7 thoughts on “Roethke’s The Far Field

  1. hi writing from Im studying in a unirsity called YÜZÜNCÜ YIL ÜNİVERSİTESİ..the American writers are one of the subjects of our lessons then I thought I could have information about MR.Roethke…I hope you can..I will be looking forward to your reply because I m gonna give a shortly informative lecture to my friends about Roethke then plss reply me as soon as possible…thxxxx

  2. Was looking for the “right poem” to read in class this a.m. after our
    terrible national disaster here with the killings on the Virginia Campus by the young Korean student who then killed himself ….Once again your choices are of the highest standards. Thank you, Elaine Starkman,Walnut Creek, CA 94598

  3. Loren, I shut down my Blog a while back and only recently brought it back to life.

    One of the posts from the old days was about Roethke. I have a stack of alternative and early versions of his poems, and some unpublished poems that I transcribed out of his letters. At least I think that is where I got them.

    I am always interested in comparing. Thinking about why in the final version he might have chose one word over another, cut a line out. If you would like to see this stuff let me know. Ok?

    I couldn’t agree more about The Far Field.

  4. Yes, Loren, R’s The Rose (along with Journey to the Interior & The Far Field) is powerfully his strong work.
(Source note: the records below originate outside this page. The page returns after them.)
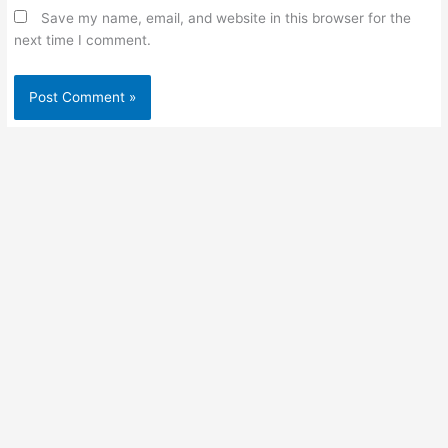
Save my name, email, and website in this browser for the
next time I comment.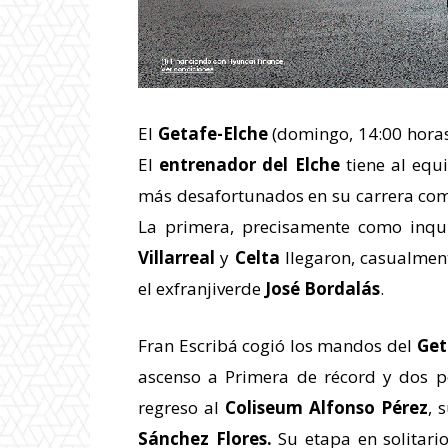
El
Getafe-Elche
(domingo, 14:00 horas
El
entrenador del Elche
tiene al equ
más desafortunados en su carrera co
La primera, precisamente como inqui
Villarreal
y
Celta
llegaron, casualment
el exfranjiverde
José Bordalás
.
Fran Escribá cogió los mandos del
Get
ascenso a Primera de récord y dos pe
regreso al
Coliseum Alfonso Pérez
, 
Sánchez Flores.
Su etapa en solitario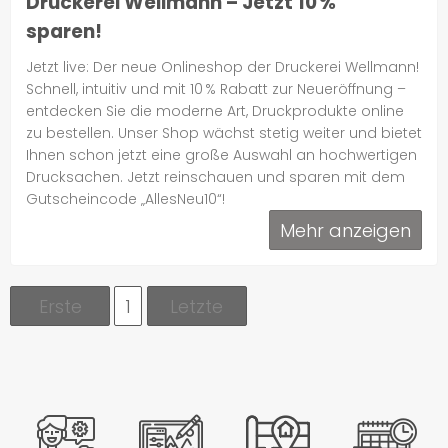
Druckerei Wellmann – Jetzt 10 %
sparen!
Jetzt live: Der neue Onlineshop der Druckerei Wellmann!
Schnell, intuitiv und mit 10 % Rabatt zur Neueröffnung –
entdecken Sie die moderne Art, Druckprodukte online
zu bestellen. Unser Shop wächst stetig weiter und bietet
Ihnen schon jetzt eine große Auswahl an hochwertigen
Drucksachen. Jetzt reinschauen und sparen mit dem
Gutscheincode „AllesNeu10“!
Mehr anzeigen
Erste
1
Letzte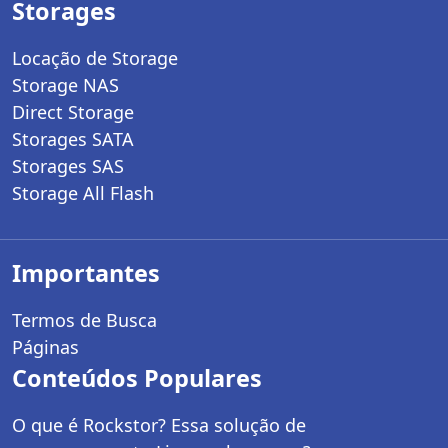
Storages
Locação de Storage
Storage NAS
Direct Storage
Storages SATA
Storages SAS
Storage All Flash
Importantes
Termos de Busca
Páginas
Conteúdos Populares
O que é Rockstor? Essa solução de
But, best we not overlooked these equally quality R poems: The Meadow Mouse, Cuttings (later), My Papa’s Waltz, Her Time, The Sloth, and In a Dark Time–in which one finds these genuine R lines:

    In a Dark Time, the eye begins to see,

    What’s madness but nobility of soul

    My shadow pinned against a sweating wall.

    A man goes far to find out what he is–
    Death of the self in a long, tearless night

    Dark, dark my light, and darker my desire.

    A fallen man, I climb out of my fear.
    The mind enters itself, and God the mind,
    And one is One, free in the tearing wind.
    So much of what Roethke’s whole body of poetry of the search for oneself is embodied within that poem.
    But it was from the roots, the ‘muck & mire’ (as Roethke said) of Michigan that he got his essence–his connection with the natural world. Having lived in his hometown, down the street from his family home, the nursery, the cemetary in which he rests, I know of his beginning, his strengths, his power:


    Just as the cat sat so patiently outside his door,
    now these several years ago, outside this glass door
    I sit watching the duck take her three nearly miniscule
    ducklings down to the lake to feed, to peck and feed,

    then back up under a bush to sleep, to rest, out of sight,
    secure from any unwanted prey, out of the hawk’s,
    out of the vulture’s view. This mother of winged
    swimmers, not unlike the humans peopling Degas’

    canvases–these many dancers captured in varying
    hues of blue and green, she’s poised to instruct, to teach,
    from sunrise to dusk, as long as necessary until her
    young charges can fend for themselves, sustain life

    without aid in whatever weather Mother Nature
    brings around. It was the spring and summer birds,
    the muck and mire of Michigan woods, the quiet
    of the forested Puget Sound area; it was the voice

    of natural connection, the note of life in each flower,
    wild or tame, Roethke recorded and spoke so clearly.

    Thank you for keeping Roethke’s spirit very much alive. And the opportunity to offer my thoughts and my poetic ‘tribute’ but one of many I’ve written over recent years.


  5. It was my fondness for In a Dark Time that prompted me to choose it for the title of my blog, fred, not to mention the idea of individual redemption that is found throughout his poetry.

    I discussed many of his earlier poems in earlier entries when I reread Words for the Wind.

  6. Hi I am 12 yrs old and i am working on a project for english on repetition poems and i found that right thing poem inspiring!! It helped me to think of ideas! thanks

  7. I’m an American poet and I was thrilled to find this page on Roethke, who I believe, is one of our least-known greatest poets and certainly a rival to Whitman. Thanks for this.